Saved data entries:
>>

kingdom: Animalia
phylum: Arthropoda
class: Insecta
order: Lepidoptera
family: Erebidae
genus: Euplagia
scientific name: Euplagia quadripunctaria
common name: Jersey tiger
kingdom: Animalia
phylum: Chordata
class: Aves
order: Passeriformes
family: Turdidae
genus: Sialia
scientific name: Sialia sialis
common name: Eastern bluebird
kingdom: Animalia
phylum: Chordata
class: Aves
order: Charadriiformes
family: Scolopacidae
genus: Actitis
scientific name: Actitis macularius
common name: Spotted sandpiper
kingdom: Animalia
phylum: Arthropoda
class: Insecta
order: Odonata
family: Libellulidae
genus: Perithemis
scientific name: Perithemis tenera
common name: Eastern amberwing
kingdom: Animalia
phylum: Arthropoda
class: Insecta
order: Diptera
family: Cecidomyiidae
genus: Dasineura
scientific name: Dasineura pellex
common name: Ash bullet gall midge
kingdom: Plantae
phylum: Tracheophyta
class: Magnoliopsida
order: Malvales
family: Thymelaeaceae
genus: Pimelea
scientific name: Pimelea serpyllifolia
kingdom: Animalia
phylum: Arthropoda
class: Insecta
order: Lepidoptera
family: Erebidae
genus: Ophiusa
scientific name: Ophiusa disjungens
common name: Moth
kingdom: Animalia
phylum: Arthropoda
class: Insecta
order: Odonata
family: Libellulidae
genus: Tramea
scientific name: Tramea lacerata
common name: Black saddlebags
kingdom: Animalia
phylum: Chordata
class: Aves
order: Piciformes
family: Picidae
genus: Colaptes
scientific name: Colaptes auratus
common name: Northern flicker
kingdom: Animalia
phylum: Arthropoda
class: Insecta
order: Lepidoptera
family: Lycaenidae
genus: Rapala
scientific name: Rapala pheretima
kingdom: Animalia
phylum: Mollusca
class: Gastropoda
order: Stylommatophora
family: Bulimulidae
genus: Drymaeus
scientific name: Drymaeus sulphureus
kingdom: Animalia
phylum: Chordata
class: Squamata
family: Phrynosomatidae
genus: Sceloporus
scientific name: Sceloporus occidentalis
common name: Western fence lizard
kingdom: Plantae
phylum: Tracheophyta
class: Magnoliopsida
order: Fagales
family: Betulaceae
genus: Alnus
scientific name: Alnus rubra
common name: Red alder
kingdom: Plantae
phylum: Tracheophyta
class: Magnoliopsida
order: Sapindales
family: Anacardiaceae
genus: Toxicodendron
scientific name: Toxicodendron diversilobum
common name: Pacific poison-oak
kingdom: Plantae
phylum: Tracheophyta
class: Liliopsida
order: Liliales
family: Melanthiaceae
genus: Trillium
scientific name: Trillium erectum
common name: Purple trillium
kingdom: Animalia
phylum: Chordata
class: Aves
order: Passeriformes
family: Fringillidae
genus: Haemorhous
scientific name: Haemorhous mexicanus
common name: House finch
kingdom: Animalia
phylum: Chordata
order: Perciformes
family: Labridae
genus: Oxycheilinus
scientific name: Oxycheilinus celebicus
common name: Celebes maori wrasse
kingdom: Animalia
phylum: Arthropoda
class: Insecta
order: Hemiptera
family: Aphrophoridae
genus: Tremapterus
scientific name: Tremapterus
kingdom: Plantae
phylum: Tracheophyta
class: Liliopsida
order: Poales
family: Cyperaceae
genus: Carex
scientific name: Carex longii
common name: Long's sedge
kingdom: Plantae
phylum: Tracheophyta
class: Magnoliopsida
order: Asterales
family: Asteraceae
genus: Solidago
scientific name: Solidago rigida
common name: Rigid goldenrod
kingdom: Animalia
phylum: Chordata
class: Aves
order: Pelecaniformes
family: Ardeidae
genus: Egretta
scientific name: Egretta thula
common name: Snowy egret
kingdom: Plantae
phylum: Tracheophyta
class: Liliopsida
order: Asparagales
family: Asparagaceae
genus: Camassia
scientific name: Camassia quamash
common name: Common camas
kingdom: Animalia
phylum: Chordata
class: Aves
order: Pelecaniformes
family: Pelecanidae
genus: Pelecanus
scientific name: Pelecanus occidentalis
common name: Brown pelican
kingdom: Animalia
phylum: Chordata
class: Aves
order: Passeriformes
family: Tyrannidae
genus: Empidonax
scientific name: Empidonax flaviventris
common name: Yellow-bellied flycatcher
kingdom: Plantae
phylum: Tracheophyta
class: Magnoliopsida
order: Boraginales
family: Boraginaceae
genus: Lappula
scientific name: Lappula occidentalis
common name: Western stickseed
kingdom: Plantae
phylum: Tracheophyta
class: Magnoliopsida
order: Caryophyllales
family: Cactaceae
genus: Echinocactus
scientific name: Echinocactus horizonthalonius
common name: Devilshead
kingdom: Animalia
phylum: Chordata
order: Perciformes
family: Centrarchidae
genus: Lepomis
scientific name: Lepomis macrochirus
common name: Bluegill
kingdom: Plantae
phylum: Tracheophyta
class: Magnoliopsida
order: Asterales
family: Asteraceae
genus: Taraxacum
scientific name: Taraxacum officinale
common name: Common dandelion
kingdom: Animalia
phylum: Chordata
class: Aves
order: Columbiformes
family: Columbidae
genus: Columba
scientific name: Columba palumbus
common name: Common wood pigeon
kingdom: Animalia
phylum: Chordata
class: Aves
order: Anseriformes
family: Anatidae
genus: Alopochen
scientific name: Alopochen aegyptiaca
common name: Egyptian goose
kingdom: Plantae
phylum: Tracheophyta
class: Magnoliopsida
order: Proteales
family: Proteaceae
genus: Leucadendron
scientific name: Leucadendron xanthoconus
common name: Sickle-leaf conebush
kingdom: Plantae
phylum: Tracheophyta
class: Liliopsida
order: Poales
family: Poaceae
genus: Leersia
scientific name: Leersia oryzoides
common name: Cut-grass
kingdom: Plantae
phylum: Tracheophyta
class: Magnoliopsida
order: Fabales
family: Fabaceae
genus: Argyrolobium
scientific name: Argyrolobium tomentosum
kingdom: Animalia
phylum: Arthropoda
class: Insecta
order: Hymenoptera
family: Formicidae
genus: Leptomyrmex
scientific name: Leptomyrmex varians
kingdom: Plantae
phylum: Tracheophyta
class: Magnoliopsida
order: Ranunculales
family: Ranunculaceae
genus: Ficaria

<<

> STATED TASK:
Rewrite the items above, changing every "common name" to "vernacular name" and leaving everything else as it is.

> PROBLEM SOLUTION:
kingdom: Animalia
phylum: Arthropoda
class: Insecta
order: Lepidoptera
family: Erebidae
genus: Euplagia
scientific name: Euplagia quadripunctaria
vernacular name: Jersey tiger
kingdom: Animalia
phylum: Chordata
class: Aves
order: Passeriformes
family: Turdidae
genus: Sialia
scientific name: Sialia sialis
vernacular name: Eastern bluebird
kingdom: Animalia
phylum: Chordata
class: Aves
order: Charadriiformes
family: Scolopacidae
genus: Actitis
scientific name: Actitis macularius
vernacular name: Spotted sandpiper
kingdom: Animalia
phylum: Arthropoda
class: Insecta
order: Odonata
family: Libellulidae
genus: Perithemis
scientific name: Perithemis tenera
vernacular name: Eastern amberwing
kingdom: Animalia
phylum: Arthropoda
class: Insecta
order: Diptera
family: Cecidomyiidae
genus: Dasineura
scientific name: Dasineura pellex
vernacular name: Ash bullet gall midge
kingdom: Plantae
phylum: Tracheophyta
class: Magnoliopsida
order: Malvales
family: Thymelaeaceae
genus: Pimelea
scientific name: Pimelea serpyllifolia
kingdom: Animalia
phylum: Arthropoda
class: Insecta
order: Lepidoptera
family: Erebidae
genus: Ophiusa
scientific name: Ophiusa disjungens
vernacular name: Moth
kingdom: Animalia
phylum: Arthropoda
class: Insecta
order: Odonata
family: Libellulidae
genus: Tramea
scientific name: Tramea lacerata
vernacular name: Black saddlebags
kingdom: Animalia
phylum: Chordata
class: Aves
order: Piciformes
family: Picidae
genus: Colaptes
scientific name: Colaptes auratus
vernacular name: Northern flicker
kingdom: Animalia
phylum: Arthropoda
class: Insecta
order: Lepidoptera
family: Lycaenidae
genus: Rapala
scientific name: Rapala pheretima
kingdom: Animalia
phylum: Mollusca
class: Gastropoda
order: Stylommatophora
family: Bulimulidae
genus: Drymaeus
scientific name: Drymaeus sulphureus
kingdom: Animalia
phylum: Chordata
class: Squamata
family: Phrynosomatidae
genus: Sceloporus
scientific name: Sceloporus occidentalis
vernacular name: Western fence lizard
kingdom: Plantae
phylum: Tracheophyta
class: Magnoliopsida
order: Fagales
family: Betulaceae
genus: Alnus
scientific name: Alnus rubra
vernacular name: Red alder
kingdom: Plantae
phylum: Tracheophyta
class: Magnoliopsida
order: Sapindales
family: Anacardiaceae
genus: Toxicodendron
scientific name: Toxicodendron diversilobum
vernacular name: Pacific poison-oak
kingdom: Plantae
phylum: Tracheophyta
class: Liliopsida
order: Liliales
family: Melanthiaceae
genus: Trillium
scientific name: Trillium erectum
vernacular name: Purple trillium
kingdom: Animalia
phylum: Chordata
class: Aves
order: Passeriformes
family: Fringillidae
genus: Haemorhous
scientific name: Haemorhous mexicanus
vernacular name: House finch
kingdom: Animalia
phylum: Chordata
order: Perciformes
family: Labridae
genus: Oxycheilinus
scientific name: Oxycheilinus celebicus
vernacular name: Celebes maori wrasse
kingdom: Animalia
phylum: Arthropoda
class: Insecta
order: Hemiptera
family: Aphrophoridae
genus: Tremapterus
scientific name: Tremapterus
kingdom: Plantae
phylum: Tracheophyta
class: Liliopsida
order: Poales
family: Cyperaceae
genus: Carex
scientific name: Carex longii
vernacular name: Long's sedge
kingdom: Plantae
phylum: Tracheophyta
class: Magnoliopsida
order: Asterales
family: Asteraceae
genus: Solidago
scientific name: Solidago rigida
vernacular name: Rigid goldenrod
kingdom: Animalia
phylum: Chordata
class: Aves
order: Pelecaniformes
family: Ardeidae
genus: Egretta
scientific name: Egretta thula
vernacular name: Snowy egret
kingdom: Plantae
phylum: Tracheophyta
class: Liliopsida
order: Asparagales
family: Asparagaceae
genus: Camassia
scientific name: Camassia quamash
vernacular name: Common camas
kingdom: Animalia
phylum: Chordata
class: Aves
order: Pelecaniformes
family: Pelecanidae
genus: Pelecanus
scientific name: Pelecanus occidentalis
vernacular name: Brown pelican
kingdom: Animalia
phylum: Chordata
class: Aves
order: Passeriformes
family: Tyrannidae
genus: Empidonax
scientific name: Empidonax flaviventris
vernacular name: Yellow-bellied flycatcher
kingdom: Plantae
phylum: Tracheophyta
class: Magnoliopsida
order: Boraginales
family: Boraginaceae
genus: Lappula
scientific name: Lappula occidentalis
vernacular name: Western stickseed
kingdom: Plantae
phylum: Tracheophyta
class: Magnoliopsida
order: Caryophyllales
family: Cactaceae
genus: Echinocactus
scientific name: Echinocactus horizonthalonius
vernacular name: Devilshead
kingdom: Animalia
phylum: Chordata
order: Perciformes
family: Centrarchidae
genus: Lepomis
scientific name: Lepomis macrochirus
vernacular name: Bluegill
kingdom: Plantae
phylum: Tracheophyta
class: Magnoliopsida
order: Asterales
family: Asteraceae
genus: Taraxacum
scientific name: Taraxacum officinale
vernacular name: Common dandelion
kingdom: Animalia
phylum: Chordata
class: Aves
order: Columbiformes
family: Columbidae
genus: Columba
scientific name: Columba palumbus
vernacular name: Common wood pigeon
kingdom: Animalia
phylum: Chordata
class: Aves
order: Anseriformes
family: Anatidae
genus: Alopochen
scientific name: Alopochen aegyptiaca
vernacular name: Egyptian goose
kingdom: Plantae
phylum: Tracheophyta
class: Magnoliopsida
order: Proteales
family: Proteaceae
genus: Leucadendron
scientific name: Leucadendron xanthoconus
vernacular name: Sickle-leaf conebush
kingdom: Plantae
phylum: Tracheophyta
class: Liliopsida
order: Poales
family: Poaceae
genus: Leersia
scientific name: Leersia oryzoides
vernacular name: Cut-grass
kingdom: Plantae
phylum: Tracheophyta
class: Magnoliopsida
order: Fabales
family: Fabaceae
genus: Argyrolobium
scientific name: Argyrolobium tomentosum
kingdom: Animalia
phylum: Arthropoda
class: Insecta
order: Hymenoptera
family: Formicidae
genus: Leptomyrmex
scientific name: Leptomyrmex varians
kingdom: Plantae
phylum: Tracheophyta
class: Magnoliopsida
order: Ranunculales
family: Ranunculaceae
genus: Ficaria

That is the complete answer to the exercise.